Flavors Other Than Oak Flashcards
Some spirits are flavored and matured with products other than oak, This deck covers the study of those techniques and ingredients.
What is the most common flavor added to spirits?
Oak-derived flavors.
What types of flavors can be used to flavor spirits?
Just about anything fit for human consumption.
What is the legal definition of botanicals?
There isn’t one but generally, it refers to any plant material used to flavor spirits.
Includes fruits, leaves, barks, seeds, and roots
What type of animal flavorings are used to flavor spirits?
Mainly just cream and eggs.
What would be considered other types of flavorings, besides botanicals and animal-based?
Prepared flavorings bought from a manufacturer or supplier.
What are the three main ways a specialty supplier might make a flavoring?
- Work with a flavoring directly to extract flavor through distillation in a vacuum still.
- Isolate a chemical or chemicals that contribute a specific flavor.
- Create the flavors completely in a lab, absent of natural sources.
What type of spirits is most often used for flavoring?
A neutral spirit
What key decision has to be made about a spirit prior to flavoring?
How much dilution the spirit will need.
Not all botanicals will dissolve at the same rate in ethanol and water, so careful testing needs to be done ahead of time.
If you are flavoring a characterful spirit, what consideration needs to be made before flavoring?

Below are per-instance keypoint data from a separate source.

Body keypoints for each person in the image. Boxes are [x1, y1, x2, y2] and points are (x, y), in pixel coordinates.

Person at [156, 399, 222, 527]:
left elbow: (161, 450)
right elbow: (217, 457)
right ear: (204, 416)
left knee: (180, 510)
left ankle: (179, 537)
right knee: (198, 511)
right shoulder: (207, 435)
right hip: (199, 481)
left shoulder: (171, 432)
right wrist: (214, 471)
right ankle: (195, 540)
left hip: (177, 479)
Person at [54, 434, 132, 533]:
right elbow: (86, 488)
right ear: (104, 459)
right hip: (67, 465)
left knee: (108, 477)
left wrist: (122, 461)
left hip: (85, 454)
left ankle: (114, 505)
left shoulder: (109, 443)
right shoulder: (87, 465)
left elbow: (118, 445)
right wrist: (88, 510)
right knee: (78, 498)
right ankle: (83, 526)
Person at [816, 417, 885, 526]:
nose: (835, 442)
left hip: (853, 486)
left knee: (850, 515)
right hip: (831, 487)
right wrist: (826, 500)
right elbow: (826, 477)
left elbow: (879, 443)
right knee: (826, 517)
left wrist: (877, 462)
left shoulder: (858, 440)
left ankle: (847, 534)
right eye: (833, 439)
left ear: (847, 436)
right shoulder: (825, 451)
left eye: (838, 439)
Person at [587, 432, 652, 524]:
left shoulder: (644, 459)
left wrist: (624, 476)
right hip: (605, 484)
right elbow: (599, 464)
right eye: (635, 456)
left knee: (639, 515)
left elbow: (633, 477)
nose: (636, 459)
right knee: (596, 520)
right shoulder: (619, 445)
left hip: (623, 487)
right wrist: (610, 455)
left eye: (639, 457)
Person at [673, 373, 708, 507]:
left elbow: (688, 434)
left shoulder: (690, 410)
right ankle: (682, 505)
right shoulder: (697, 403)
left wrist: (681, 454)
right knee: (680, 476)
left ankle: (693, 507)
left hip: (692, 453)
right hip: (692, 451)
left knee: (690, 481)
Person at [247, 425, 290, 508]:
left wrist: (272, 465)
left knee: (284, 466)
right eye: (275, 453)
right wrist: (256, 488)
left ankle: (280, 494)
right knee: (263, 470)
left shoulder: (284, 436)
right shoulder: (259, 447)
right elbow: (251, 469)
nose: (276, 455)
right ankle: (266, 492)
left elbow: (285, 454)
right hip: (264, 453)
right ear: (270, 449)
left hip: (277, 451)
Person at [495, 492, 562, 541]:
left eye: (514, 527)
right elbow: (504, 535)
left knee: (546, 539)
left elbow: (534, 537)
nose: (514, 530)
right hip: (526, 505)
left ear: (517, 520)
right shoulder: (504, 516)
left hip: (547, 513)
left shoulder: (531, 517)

The flavor needs to be built around the underlying flavor of the spirit.
What flavoring technique is similar to making tea?
Maceration
What can be extracted during maceration?
Color, flavor, tastes (mostly bitterness), and texture (mostly astringency).
What two considerations are key when macerating a botanical?
The duration of the maceration and the temperature of the spirit.
How can one intensify the color, flavor, taste, and texture of a botanical macerated spirit?
By increasing the time of maceration and/or the temperature of the liquid.
What is percolation?
A variation of maceration where the spirit is dripped through the botanicals, sometimes under pressure, in order to extract color and flavor.
What are the only two ways to extract color and bitterness from botanicals?
Maceration and percolation.
Why is re-distillation not used for a characterful spirit when flavoring?
Because the distillation process will leave all of the hard-earned flavors behind in the still.